That’s the outlook for the minerals and metals complex as a glut of virtually everything, from gold to oil, and from iron ore to aluminum, forces big asset value write downs and sets the scene for wholesale mine closures over the next six-to-12 months.

BHP Billiton , the world’s biggest mining company, kicked off the current round of asset-value write downs by last week wiping $2.8 billion off the value of its U.S. onshore oil and gas business. Anglo American followed suit yesterday, booking a $4 billion write-down of a Brazilian iron ore mine and a number of Australian coal assets.

There’s a lot more to come because those decisions were made before the latest plunge in commodity prices, including oil dipping back below $50 a barrel and gold dropping to a five-year low of less than $1100 an ounce.

Not So Super Cycle

By some measures the price of industrial commodities are back to where they were in 2002, the year which unofficially marked the start of a so-called “super cycle” resources boom that investors were told would keep prices “stronger for longer”.
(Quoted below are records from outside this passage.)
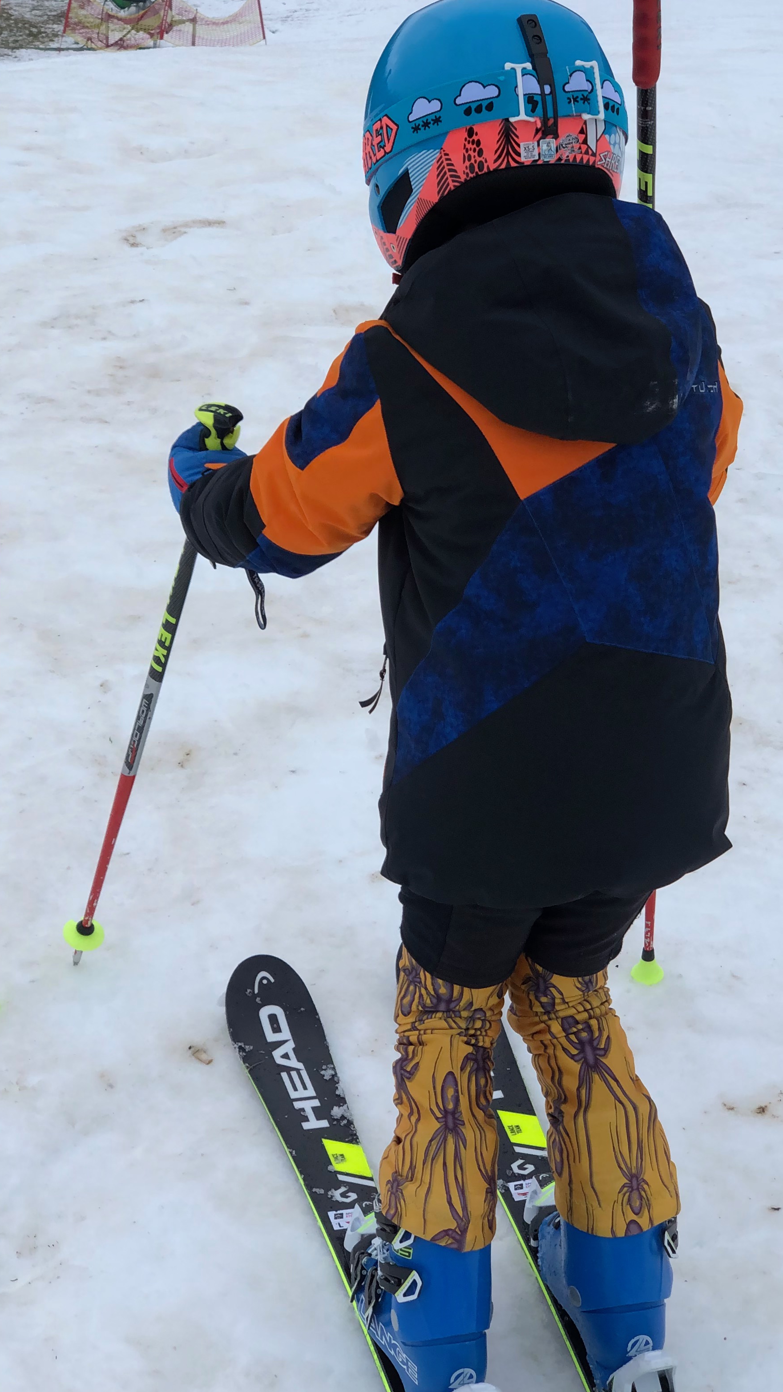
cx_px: 454
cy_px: 585
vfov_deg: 28.9
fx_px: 2695
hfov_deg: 16.5
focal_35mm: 73
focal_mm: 6
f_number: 2.4
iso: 16
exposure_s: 1/120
It now seems that the commodity boom was nothing more than a slightly longer and slightly larger conventional supply/demand cycle with the problem being that too many people believed the stronger for longer claim which, in turn, led to chronic over-investment in new supply.
The only known cure for over-investment in commodities is to remove high cost material from the equation and that means the wholesale closure of mines and mineral processing plants and the potential failure of companies carrying excess debt as the downturn bites.

Coal First In, Maybe First Out

Coal miners were first into the downturn, with the price of their commodity bitten by the forces of excess supply and a worldwide push to limit the use of the most polluting of fossil fuels.